[WHAT YOU HAVE TO DO]
Can you put the lines of all the records into a numbered list, skipping any blank lines and leaving the pictures out?

[Stored data entries]
============================================================

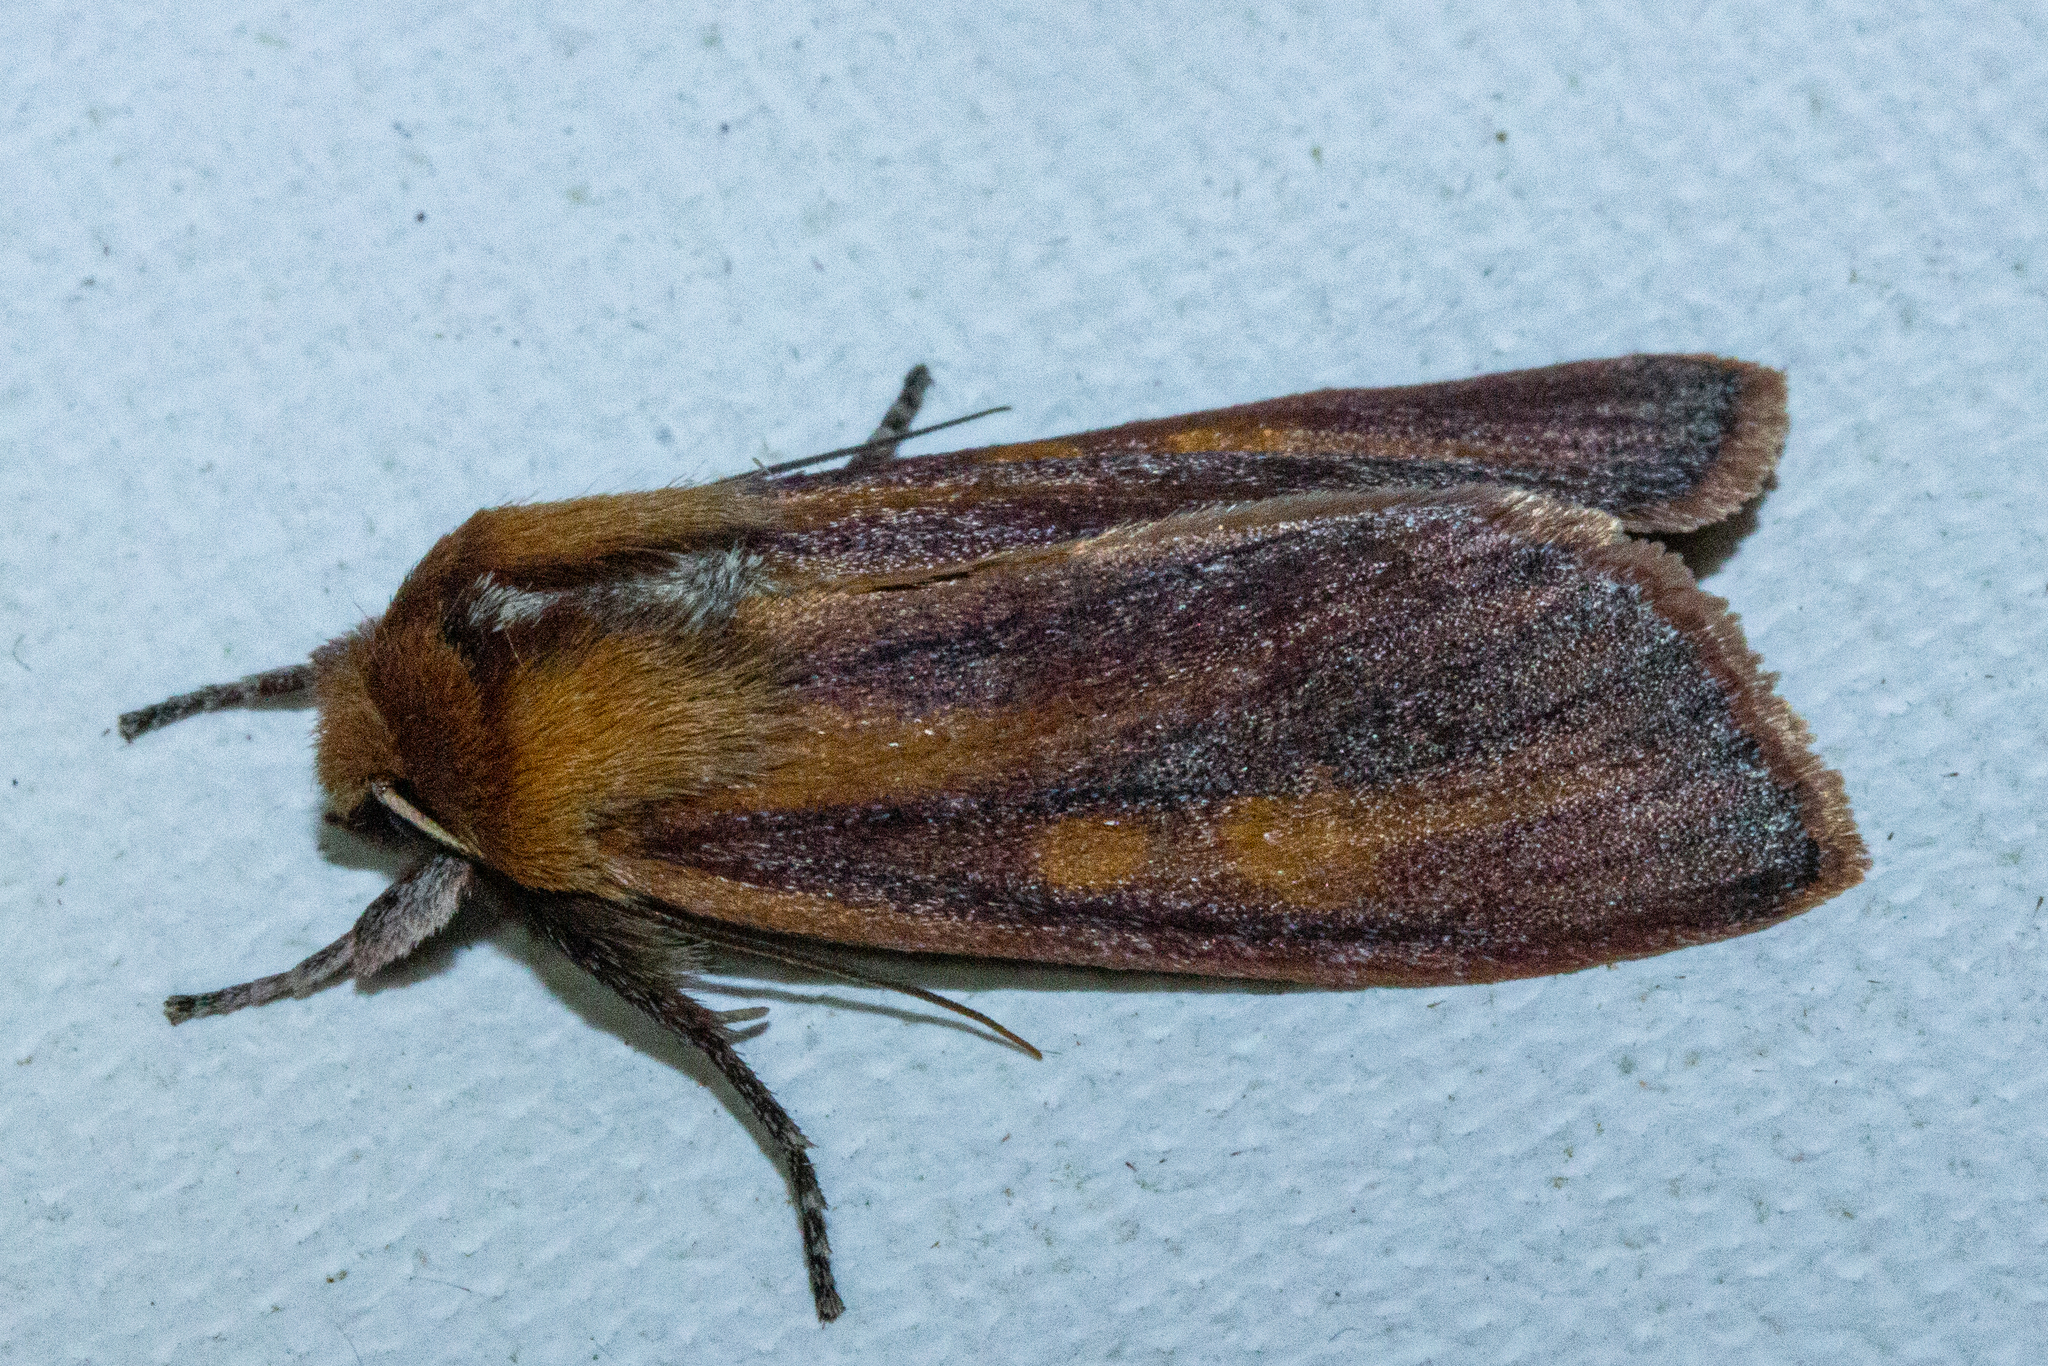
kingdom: Animalia
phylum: Arthropoda
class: Insecta
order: Lepidoptera
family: Noctuidae
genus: Ichneutica
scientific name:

============================================================

[THE ANSWER]
1. kingdom: Animalia
2. phylum: Arthropoda
3. class: Insecta
4. order: Lepidoptera
5. family: Noctuidae
6. genus: Ichneutica
7. scientific name:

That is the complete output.